CHI2RAYLTEST: Single sample Pearson Chi Square goodness-of-fit statistical test to examine a null hypothesis of Rayleigh Channel.
H=CHI2RAYLTEST(X,ALPHA) performs the particular case of Pearson Chi Square
test to determine whether the null hypothesis of a Rayleigh channel realization is a reasonable assumption regarding the population distribution of a complex random sample X with the desired significance level ALPHA.
H indicates the result of the hypothesis test according to the MATLAB rules of conditional statements:
H=1 => Do not reject the null hypothesis at significance level ALPHA.
H=0 => Reject the null hypothesis at significance level ALPHA.
The Chi Square hypotheses and test statistic in this particular case are:
Null Hypothesis: X is a base-band Rayleigh channel realization with unknown mean and variance.
Alternative Hypothesis: X is not a Rayleigh channel realization.
The complex random sample X is shifted by its estimated mean and normalized by its estimated standard deviation giving Rayleigh parameter b=1/sqrt(2).
The test drops K factor of Rician distribution for K > -inf[dB], so that the random sample from a Rician channel realization will pass the test as well. The tested bins XP are chosen to give 10 tested bins with equal expected probability. These bins
supply a sufficient statistic for
LENGTH(X)>=100.
Let E(x) be the expected frequency X falls within XP according to the Rayleigh distribution and O(x) be the observed frequency. The Pearson statistic, X2=SUM((E(x)-O(x))^2/E(x)) distributes Chi Square with
LENGTH(XP)-2 degrees of freedom.
The decision to reject the null hypothesis is taken when the P value (probability that Chi2 random value with length(XP)-2 degrees of freedom is greater than X2) is less than significance level ALPHA.

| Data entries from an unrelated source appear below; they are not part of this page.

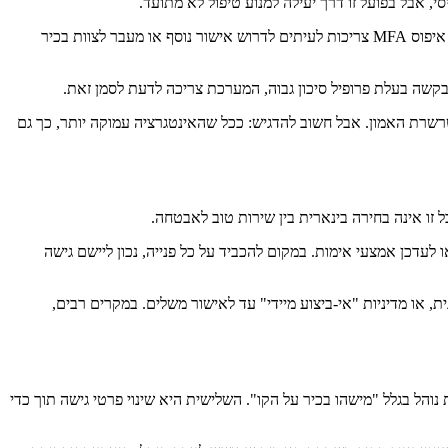
, אבל בפועל זו דרך יעילה למנוע טיפול לא מתועד.
יכולת שנייה היא ניהול הרשאות מדויק. לא כל נציג צריך להיות מסוגל לבצע כל פעולה. בקשות רגישות כמו שינוי אמצעי אימות, שחרור גישה לחשבון, או איפוס MFA צריכות לעיתים לדרוש אישור נוסף או מעבר לצוות בכיר
קשה בעלת פרופיל סיכון גבוה, המערכת צריכה לדעת לסמן זאת.
לנכס או למשתמש, ואינטגרציה למערכות זהות כמו Active Directory או ספקי IAM, יכולים לחזק את שרשרת האמון. אבל חשוב להדגיש: ככל שהאינטגרציה עמוקה יותר, כך גם
 זו אינה בחירה בינארית בין שירות טוב לאבטחה.
כן אמצעי אימות. במקום להכביד על כל פנייה, נכון ליישם גישה
, או מדיניות "אי-ביצוע מיידי" עד לאישור משלים. במקרים רבים,
והל בגלל "מישהו בכיר על הקו". השלישית היא שינוי פרטי גישה תוך כדי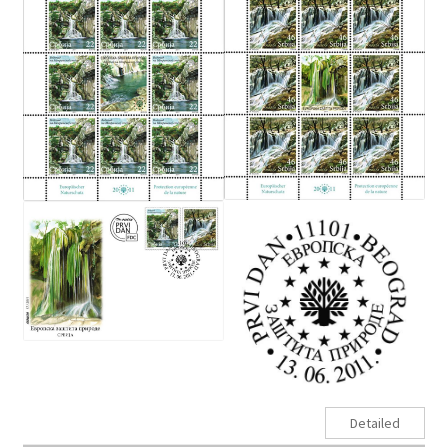
Detailed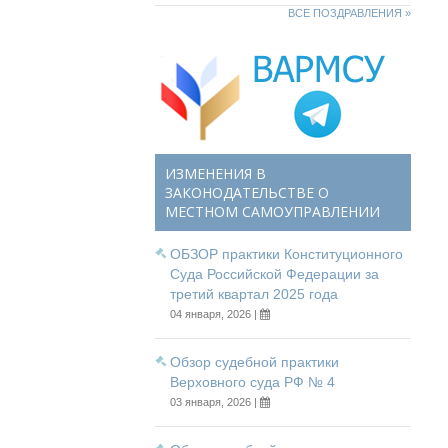
ВСЕ ПОЗДРАВЛЕНИЯ »
ИЗМЕНЕНИЯ В
ЗАКОНОДАТЕЛЬСТВЕ О
МЕСТНОМ САМОУПРАВЛЕНИИ
ОБЗОР практики Конституционного
Суда Российской Федерации за
третий квартал 2025 года
04 января, 2026 |
Обзор судебной практики
Верховного суда РФ № 4
03 января, 2026 |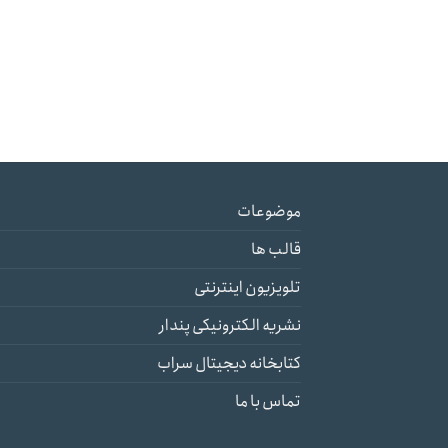
موضوعات
قالب ها
تلویزیون اینترنتی
نشریه الکترونیکی پندار
کتابخانه دیجیتال سراب
تماس با ما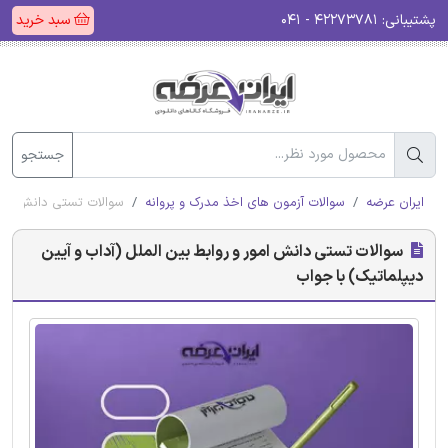
پشتیبانی:
۴۲۲۷۳۷۸۱ - ۰۴۱
سبد خرید
جستجو
ایران عرضه
سوالات آزمون های اخذ مدرک و پروانه
سوالات تستی دانش امور 
سوالات تستی دانش امور و روابط بین الملل (آداب و آیین
دیپلماتیک) با جواب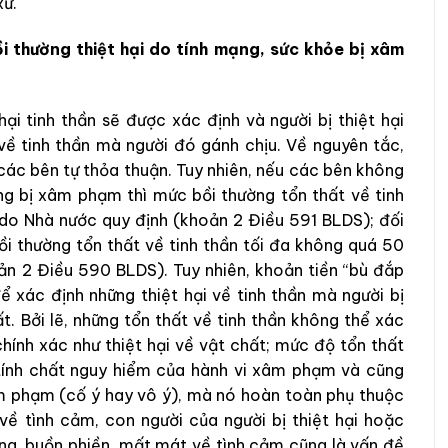
xử.
i thường thiệt hại do tính mạng, sức khỏe bị xâm
ại tinh thần sẽ được xác định và người bị thiệt hại
ề tinh thần mà người đó gánh chịu. Về nguyên tắc,
các bên tự thỏa thuận. Tuy nhiên, nếu các bên không
ng bị xâm phạm thì mức bồi thường tổn thất về tinh
 do Nhà nước quy định (khoản 2 Điều 591 BLDS); đối
i thường tổn thất về tinh thần tối đa không quá 50
ản 2 Điều 590 BLDS). Tuy nhiên, khoản tiền “bù đắp
để xác định những thiệt hại về tinh thần mà người bị
ất. Bởi lẽ, những tổn thất về tinh thần không thể xác
ính xác như thiệt hại về vật chất; mức độ tổn thất
 tính chất nguy hiểm của hành vi xâm phạm và cũng
âm phạm (cố ý hay vô ý), mà nó hoàn toàn phụ thuộc
ề tình cảm, con người của người bị thiệt hại hoặc
ng, buồn phiền, mất mát về tình cảm cũng là vấn đề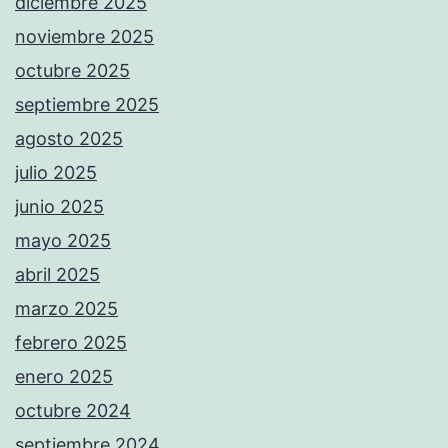
diciembre 2025
noviembre 2025
octubre 2025
septiembre 2025
agosto 2025
julio 2025
junio 2025
mayo 2025
abril 2025
marzo 2025
febrero 2025
enero 2025
octubre 2024
septiembre 2024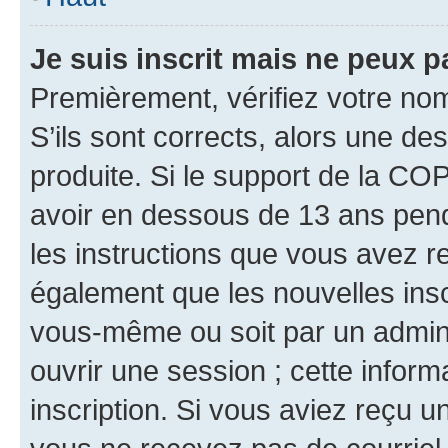
Je suis inscrit mais ne peux 
Premièrement, vérifiez votre nom 
S’ils sont corrects, alors une d
produite. Si le support de la CO
avoir en dessous de 13 ans penda
les instructions que vous avez r
également que les nouvelles inscr
vous-même ou soit par un admini
ouvrir une session ; cette inform
inscription. Si vous aviez reçu un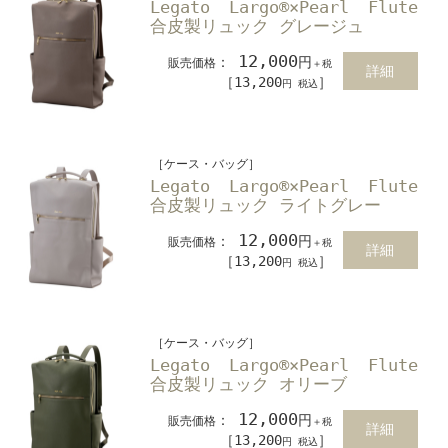
Legato Largo®×Pearl Flute
合皮製リュック グレージュ
12,000
：
円
販売価格
＋税
詳細
［13,200
］
円 税込
［ケース・バッグ］
Legato Largo®×Pearl Flute
合皮製リュック ライトグレー
12,000
：
円
販売価格
＋税
詳細
［13,200
］
円 税込
［ケース・バッグ］
Legato Largo®×Pearl Flute
合皮製リュック オリーブ
12,000
：
円
販売価格
＋税
詳細
［13,200
］
円 税込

X must be a complex row vector representing a random sample corresponding to a base-band channel realization.
ALPHA must be a scalar.
The function doesn't check the formats of X and ALPHA, as well as a number of the input and output parameters.
Author: G. Levin, June, 2003.
References:
W. T. Eadie, D. Drijard, F. E. James, M Roos and B. Sadoulet, "Statistical Methods in Experimental Physics", North-Holland, Sec. Reprint, 1982. |